I got a problem on my instrument, when i turn on the engine the the clock light turn on and when i turn on my headlights it turn off and instrument cluster gage light dosn't turn on, so i can't see how fast i'm going at dark, but it works the speedomator and every thing works but the light is not on. And i have check my fuse but none blew, so i don't know whats wrong with it. Please help


----------



## toolapcfan (Jul 10, 2002)

Could be your dimmer switch?


----------



## gtir ser (Jun 29, 2003)

yes.dimmer switch or light switch on column


----------



## RainBow (Jun 4, 2003)

No it's the the dimmer switch also, i check it already


----------



## UNISH25 (Aug 12, 2002)

Weird happening...Did you do anything to modify your car recently? Maybe you forgot to rewire something. Or you screwed up on the wiring. Did you have anyone do anything with your wiring recenltly?


----------



## stanen8871 (Apr 15, 2003)

All these dimmer switches become intermittant, I just fixed my daughters. You need to remove the switch from the dash. On the sentra's, open the fuse compartment case, reach up and pop out the switch assembly, disconnect the wire plug. using a small screw driver open the assembly. You see the dimmer wheel contactor to the pc board. clean the pc wiper contacts with alcohol, if to tarnished from age, lightly use scotch brite pad to clean both the wheel contactor and pc card contactors. Also you need to check the pc card for broken solder connections and resolder. I had both. reassemble and worked like a champ for me.
This is a common problem with nissan dimmers.


----------



## toolapcfan (Jul 10, 2002)

I have a dimmer switch, $15 shipped if you're interested.


----------



## RainBow (Jun 4, 2003)

it's nothing to do with the dimmer switch, cause it works fine, but the thing is there no light comming from the gage and my all my temp thing where you chose, hot or cold. But the gage and my clock works, but i can't see nothing when driving at night but only my cd dec, so i'm to ask if anybody have my problem befor. If do please help. Think its a wire that is mess up.


----------



## PrOxLaMuS© (Aug 11, 2002)

does the temperature controls light up or if you have an automatic, does the shift position indicator light up?
If they do, then your bulbs or fuse must of blown with the cluster.

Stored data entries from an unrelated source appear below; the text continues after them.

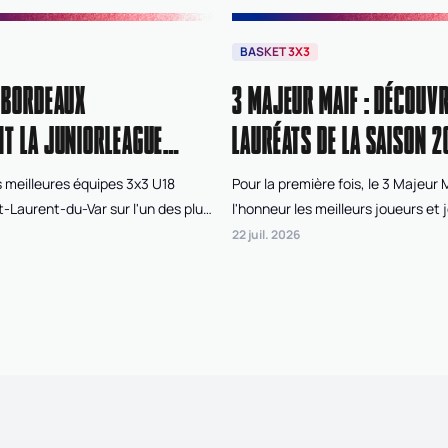
BASKET 3X3
 BORDEAUX
3 MAJEUR MAIF : DÉCOUVR
T LA JUNIORLEAGUE
LAURÉATS DE LA SAISON 2
 meilleures équipes 3x3 U18
Pour la première fois, le 3 Majeur
t-Laurent-du-Var sur l'un des plus
l'honneur les meilleurs joueurs et 
de France pour disputer l'Open de
saison de Superleague 3x3 FFBB. À
22 juil. 2026
, le tournoi final de la
votes du public, des organisateur
Après deux jours de compétition
et d'un jury d'experts, trois joueur
nt Nantes West Union, dans la
joueuses ont été récompensés po
inine, et Bordeaux Gironde, chez
performances tout au long des qu
 qui ont remporté cette édition
la saison régulière.
iorleague 3x3 FFBB.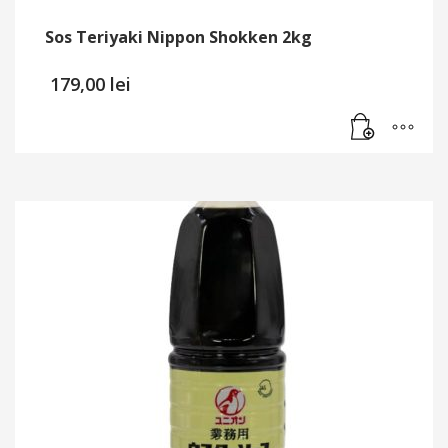
Sos Teriyaki Nippon Shokken 2kg
179,00
lei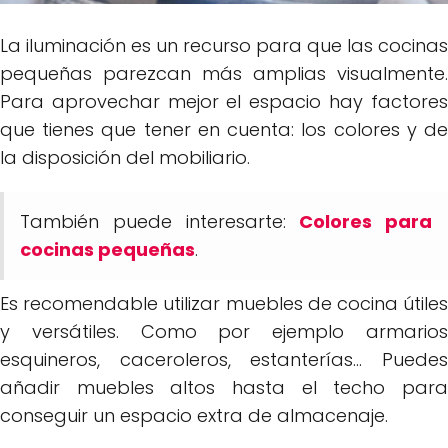
La iluminación es un recurso para que las cocinas
pequeñas parezcan más amplias visualmente.
Para aprovechar mejor el espacio hay factores
que tienes que tener en cuenta: los colores y de
la disposición del mobiliario.
También puede interesarte:
Colores para
cocinas pequeñas
.
Es recomendable utilizar muebles de cocina útiles
y versátiles. Como por ejemplo armarios
esquineros, caceroleros, estanterías... Puedes
añadir muebles altos hasta el techo para
conseguir un espacio extra de almacenaje.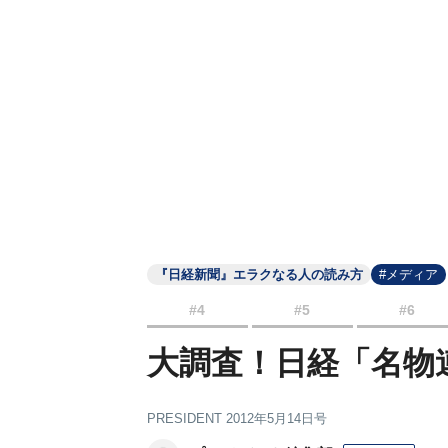
『日経新聞』エラクなる人の読み方
#メディア
#4
#5
#6
大調査！日経「名物
PRESIDENT 2012年5月14日号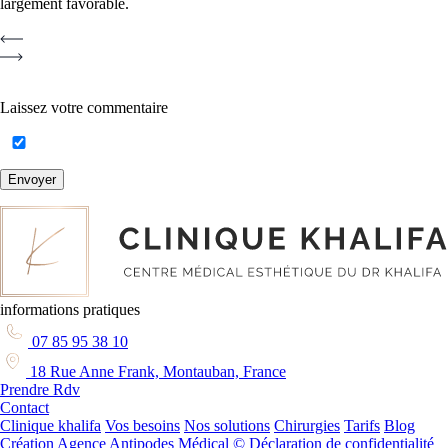
largement favorable.
Laissez votre commentaire
Envoyer
informations pratiques
07 85 95 38 10
18 Rue Anne Frank, Montauban, France
Prendre Rdv
Contact
Clinique khalifa
Vos besoins
Nos solutions
Chirurgies
Tarifs
Blog
Création Agence Antipodes Médical ©
Déclaration de confidentialité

if not, it could be a fuse or dimmer switch problem


----------



## insanestvtop (Dec 3, 2002)

i just had this almost exact problem, try the tail light fuse, or ck around in some of the fuses, cause i kinda was messing around with that and shorted out that fuse, and those lights wouldnt come on anymore, so you could ck that. If you have a volt meter check around to see if there is any power anywhere, that will help narrow down where the problem is.


----------